The Solicitors (Keeping of the Roll) Regulations 1999 provide in effect that the SRA may refuse to remove the name of a solicitor from the Roll who is the subject of an outstanding complaint and that the SRA shall not remove a solicitor from the Roll who is the subject of disciplinary proceedings before the Solicitors Disciplinary Tribunal. The SRA may be prepared to agree to an application for removal from the Roll where the solicitor signs an agreement attaching a witness statement (an "Admission Statement"):
- containing a statement of truth;
- admitting allegations of misconduct;
- admitting facts relevant to those allegations;
- acknowledging any previous disciplinary or regulatory findings;
- acknowledging that serious disciplinary action by the Solicitors Disciplinary Tribunal could be taken in the light of his admissions;
- requesting removal from the Roll to save costs, distress and further risk to the public;
- acknowledging that the statement is made voluntarily;
- acknowledging that the statement and agreement will be published by the SRA;
- undertaking not to seek restoration to the Roll;
- undertaking not to work for a solicitors' practice without the written permission of the SRA;
- making full and frank disclosure to any prospective employer of the agreement with the SRA.
The example below is illustrative and does not set any type of precedent. Each matter is considered on its own facts and merits.
A recognised sole practitioner decides to close his practice. We require him to deliver his Accountant's Report for his firm for a specific period. The report has not been received.
We direct that the solicitor deliver the Accountant’s Report within 28 days, failing which the solicitor's conduct will be referred to the Solicitors Disciplinary Tribunal.
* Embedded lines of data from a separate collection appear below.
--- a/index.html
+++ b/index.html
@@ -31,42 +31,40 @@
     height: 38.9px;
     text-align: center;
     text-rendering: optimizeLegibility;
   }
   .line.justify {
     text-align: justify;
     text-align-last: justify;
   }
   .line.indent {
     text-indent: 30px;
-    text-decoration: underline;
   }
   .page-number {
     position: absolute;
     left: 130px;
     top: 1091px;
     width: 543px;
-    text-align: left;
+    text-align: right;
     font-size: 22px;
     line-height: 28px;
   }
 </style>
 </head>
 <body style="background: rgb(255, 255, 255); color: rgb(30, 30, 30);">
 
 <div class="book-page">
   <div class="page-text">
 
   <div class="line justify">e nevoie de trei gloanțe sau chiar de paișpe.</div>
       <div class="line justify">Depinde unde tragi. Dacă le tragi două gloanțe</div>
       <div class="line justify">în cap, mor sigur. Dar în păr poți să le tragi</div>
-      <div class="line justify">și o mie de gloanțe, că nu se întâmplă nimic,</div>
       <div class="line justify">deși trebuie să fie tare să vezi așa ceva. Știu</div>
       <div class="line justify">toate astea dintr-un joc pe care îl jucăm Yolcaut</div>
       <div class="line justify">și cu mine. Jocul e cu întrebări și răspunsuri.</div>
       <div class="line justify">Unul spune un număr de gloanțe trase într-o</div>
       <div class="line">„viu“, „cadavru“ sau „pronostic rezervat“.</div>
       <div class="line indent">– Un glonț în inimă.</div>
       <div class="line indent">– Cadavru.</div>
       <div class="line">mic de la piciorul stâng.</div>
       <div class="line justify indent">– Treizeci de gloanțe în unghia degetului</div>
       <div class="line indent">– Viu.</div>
The Report is not received within period specified and we receive a letter from the solicitor's Accountants advising that although they have been instructed to prepare the accounts for the relevant period they have stopped preparing them because they have not been paid. It is known solicitor has just been made bankrupt.
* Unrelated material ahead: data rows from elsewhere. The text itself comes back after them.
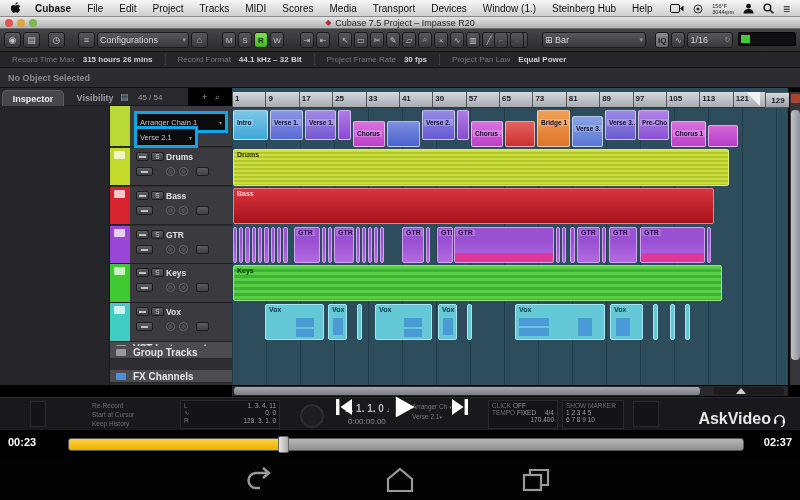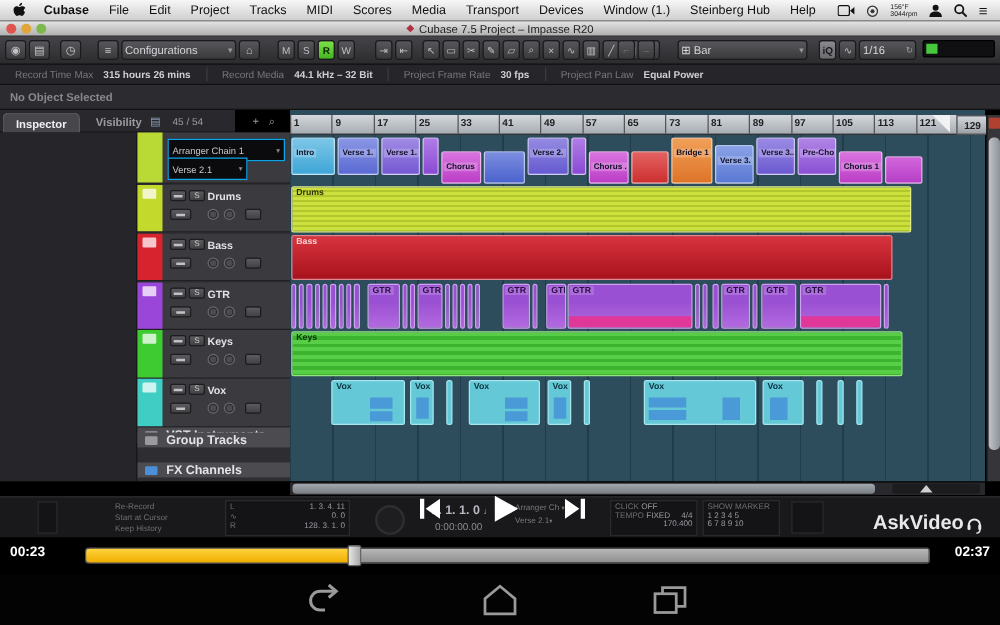--- a/index.html
+++ b/index.html
@@ -59,21 +59,21 @@
   .tfolder{position:absolute;left:4px;top:3px;width:11px;height:8px;background:rgba(255,255,255,.75);border-radius:1px;}
   .tname{position:absolute;left:56px;top:4px;font-size:8.5px;font-weight:bold;color:#e2e2e6;}
   .tbtn{position:absolute;width:13px;height:9px;background:linear-gradient(#5c5c60,#414144);border:1px solid #1d1d1f;border-radius:2px;color:#c6c6ca;font-size:6.5px;display:flex;align-items:center;justify-content:center;}
   .tdash{width:7px;height:2px;background:#c2c2c6;}
   .tcirc{position:absolute;width:9px;height:9px;border-radius:50%;background:#2a2a2d;border:1px solid #6a6a6e;}
   .tcirc i{display:block;width:5px;height:5px;border-radius:50%;background:#4c4c50;margin:1px;}
   .frow{position:absolute;left:0;width:122px;height:13px;background:#4b4b50;border-bottom:1px solid #29292c;display:flex;align-items:center;}
   .fico{width:10px;height:7px;background:#9a9aa0;border-radius:1px;margin-left:6px;}
   .flab{font-size:10px;font-weight:bold;color:#e4e4e8;margin-left:7px;}
 
-  .blackfield{position:absolute;background:#0b0b0d;border:1px solid #0ea5e9;color:#c8c8cc;font-size:7.5px;display:flex;align-items:center;padding:8px 3px;justify-content:space-between;}
+  .blackfield{position:absolute;background:#0b0b0d;border:3px solid #0ea5e9;color:#c8c8cc;font-size:7.5px;display:flex;align-items:center;padding:8px 3px;justify-content:space-between;}
 
   
   #timeline{left:232px;top:88px;width:556px;height:297px;background:#2d4d5d;}
   #timeline .grid{position:absolute;left:0;top:20px;width:556px;height:277px;background:repeating-linear-gradient(90deg,rgba(0,0,0,.22) 0 1px,transparent 1px 34px);}
   #ruler{position:absolute;left:0;top:4px;width:534px;height:16px;display:flex;background:linear-gradient(#d4d8dc,#a6acb2);border-bottom:1px solid #333;}
   #ruler .tick{width:33.4px;border-left:1px solid #555;font-size:8px;font-weight:bold;color:#1d1d1f;padding:2px 0 0 2px;}
   #ruler-end{position:absolute;left:533px;top:4px;width:26px;height:16px;background:linear-gradient(#d4d8dc,#9aa0a6);border:1px solid #555;font-size:8px;font-weight:bold;color:#1d1d1f;display:flex;align-items:center;justify-content:center;}
   #end-tri{position:absolute;left:514px;top:4px;width:0;height:0;border-top:14px solid #f2f2f2;border-left:14px solid transparent;}
 
   .lane{position:absolute;left:0;width:556px;}
@@ -252,21 +252,21 @@
         </span>
     </div>
   </div>
 
   <div id="infobar" class="abs">
     <span class="grp">
         <span class="lab">Record Time Max</span>
         <span class="val">315 hours 26 mins</span>
       </span>
     <span class="grp">
-        <span class="lab">Record Media</span>
+        <span class="lab">Record Format</span>
         <span class="val">44.1 kHz – 32 Bit</span>
       </span>
     <span class="grp">
         <span class="lab">Project Frame Rate</span>
         <span class="val">30 fps</span>
       </span>
     <span class="grp" style="border-right:none;">
         <span class="lab">Project Pan Law</span>
         <span class="val">Equal Power</span>
       </span>
@@ -423,21 +423,21 @@
   <div id="timeline" class="abs">
     <div class="grid"></div>
 
     <div id="ruler">
       <span class="tick">1</span>
       <span class="tick">9</span>
       <span class="tick">17</span>
       <span class="tick">25</span>
       <span class="tick">33</span>
       <span class="tick">41</span>
-      <span class="tick">49</span>
+      <span class="tick">30</span>
       <span class="tick">57</span>
       <span class="tick">65</span>
       <span class="tick">73</span>
       <span class="tick">81</span>
       <span class="tick">89</span>
       <span class="tick">97</span>
       <span class="tick">105</span>
       <span class="tick">113</span>
       <span class="tick">121</span>
     </div>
An Agreement is reached with the solicitor in which he admits that he has failed to deliver the Report in breach of the Solicitors Act 1974 and Solicitors Accounts Rules 1998. The Agreement accepts that in the light of his admission and evidence from his accountants, the referral of his conduct to the Solicitors Disciplinary Tribunal is rescinded. As part of the Agreement the solicitor receives a disciplinary sanction and this is published on our website. The Agreement also records that the solicitor agrees not to act in any way inconsistent with this admission, such as later denying the misconduct. If he were to do so, the original facts and allegations will be referred to the Solicitors Disciplinary Tribunal.